SAHARANEWS – Leaders of Ogoni ethnic nationality in Rivers State have given fresh conditions for the resumption of oil production in the four Local Government Areas of Khana, Gokana, Tai and Eleme.
The fresh conditions were given Wednesday in Port Harcourt, when members of the Ogoni Oil and Gas Production Committee, led by Prof. Ben Naanen of the University of Port Harcourt (UNIPORT), submitted their report to the President of the Movement for the Survival of the Ogoni People (MOSOP), Legborsi Pyagbara, and other Ogoni stakeholders.
Members of the strategic committee were inaugurated by MOSOP president on December 5, 2017.
The Anglo/Dutch oil giant, Shell Petroleum Development Company of Nigeria Limited (SPDC), was sent packing from Ogoniland in April 1993, while the renowned environmentalist, Ken Saro-Wiwa, and eight other Ogoni activists were hanged at Port Harcourt Prisons on November 10, 1995, during the regime of the late Gen.
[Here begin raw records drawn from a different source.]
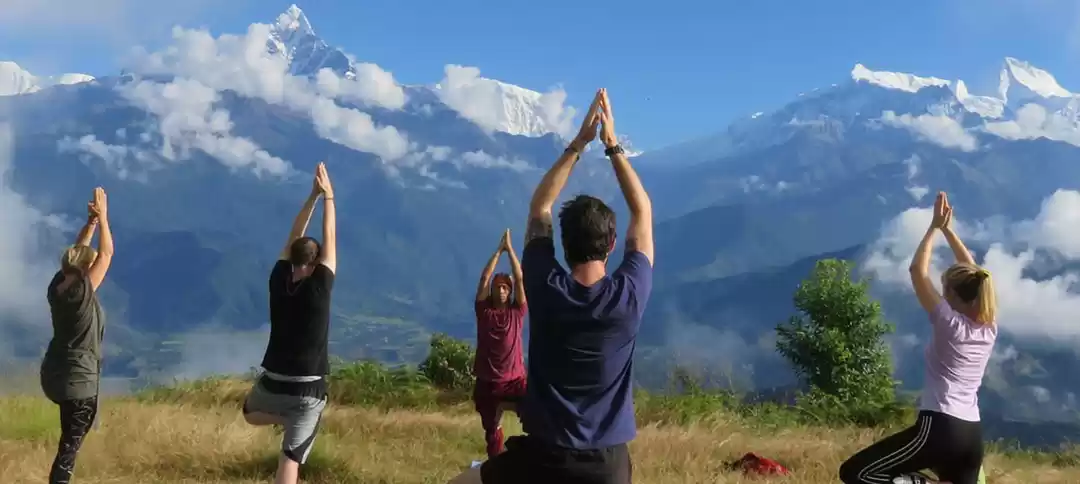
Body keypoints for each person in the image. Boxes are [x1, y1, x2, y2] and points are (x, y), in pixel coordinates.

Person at [449, 87, 654, 484]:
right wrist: (612, 145)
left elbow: (540, 207)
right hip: (608, 466)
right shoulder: (629, 295)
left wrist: (580, 143)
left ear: (562, 242)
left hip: (543, 458)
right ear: (612, 244)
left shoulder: (544, 284)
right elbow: (641, 210)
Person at [838, 191, 997, 484]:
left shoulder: (949, 322)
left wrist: (934, 227)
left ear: (951, 296)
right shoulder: (989, 326)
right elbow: (975, 274)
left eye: (944, 289)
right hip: (971, 435)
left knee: (856, 473)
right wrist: (949, 230)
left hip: (940, 426)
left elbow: (916, 271)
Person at [242, 162, 337, 484]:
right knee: (290, 458)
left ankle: (284, 417)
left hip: (272, 381)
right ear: (316, 261)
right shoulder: (321, 285)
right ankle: (293, 421)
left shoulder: (278, 278)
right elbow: (330, 238)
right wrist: (329, 198)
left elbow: (293, 236)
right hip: (309, 388)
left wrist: (311, 197)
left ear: (293, 258)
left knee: (249, 412)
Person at [41, 187, 115, 484]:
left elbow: (77, 254)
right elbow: (106, 254)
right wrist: (105, 219)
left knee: (68, 438)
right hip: (79, 381)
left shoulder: (57, 286)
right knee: (69, 450)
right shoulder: (81, 294)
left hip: (55, 375)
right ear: (86, 270)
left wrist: (91, 225)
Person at [473, 228, 528, 459]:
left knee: (536, 413)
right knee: (492, 430)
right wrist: (498, 251)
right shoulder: (484, 311)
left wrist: (510, 250)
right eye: (499, 287)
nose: (503, 290)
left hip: (514, 380)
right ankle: (496, 466)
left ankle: (531, 458)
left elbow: (520, 277)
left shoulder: (518, 311)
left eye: (506, 287)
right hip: (488, 382)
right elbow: (485, 278)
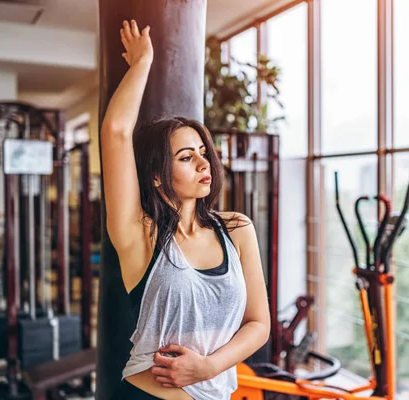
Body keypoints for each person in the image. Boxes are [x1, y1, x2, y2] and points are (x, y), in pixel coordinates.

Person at [101, 20, 271, 399]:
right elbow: (115, 130)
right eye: (185, 156)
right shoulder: (140, 236)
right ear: (158, 176)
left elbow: (259, 323)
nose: (203, 163)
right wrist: (143, 62)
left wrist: (209, 366)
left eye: (203, 153)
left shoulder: (237, 229)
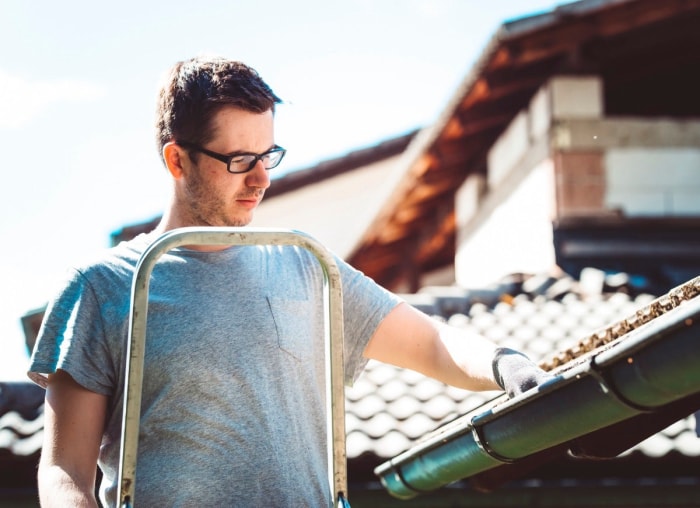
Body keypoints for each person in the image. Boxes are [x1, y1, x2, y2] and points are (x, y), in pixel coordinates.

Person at [28, 55, 550, 507]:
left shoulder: (307, 267)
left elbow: (432, 342)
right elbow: (64, 471)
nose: (261, 179)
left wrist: (508, 365)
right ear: (176, 159)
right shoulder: (105, 287)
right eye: (238, 160)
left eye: (268, 156)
Sani Abacha.
Ogoniland has twelve oilfields in Oil Mining Lease (OML) 11. The oilfields, before the crisis, were producing 185,000 barrels of crude oil per day.
The Ogoni committee said: “The prospective oil company shall cede to the Ogoni community 15 per cent of its own share of the equity in the Ogoni oilfields (oil and gas). The proceeds of the Ogoni equity shall be used for the development of Ogoni. The proceeds from the Ogoni equity shall be paid to trust funds. The central trust shall be governed by a Board of Trustees (BoT) or governing council, comprising men and women of proven integrity.
“The ongoing Ogoni struggle is primarily motivated, among others, by environmental degradation resulting from the unsustainable exploitation of the oil and gas resources in Ogoni by International Oil Companies (IOCs) and the exclusion of Ogoni from the benefits of the petroleum resources taken from their land.
“Global trends and local dynamics tend to decisively favour a negotiated resumption of oil production in Ogoni. Ogoni Oil Company can be floated, but it will be operated as a public business entity. Ogoni people may also decide to settle for any of the existing oil companies with international technical track records, which should be companies that are sensitive to social issues, human rights, environmental concerns and can be held accountable through their home governments.
“Many indigenous oil companies are fraught with grave risks, especially financial and technical weaknesses to successfully operate the assets, as well as corporate integrity deficit, which can affect the ability to honour any agreement reached with Ogoni people. In their desperation to take over the oilfields, the companies can accept any condition and make flamboyant promises. The issue is the integrity to honour the agreement.”
MOSOP president, after receiving the report, hailed the members of the committee for the good job they did, while the stakeholders adopted the report and agreed to take final decisions in a week, in order to move Ogoni forward.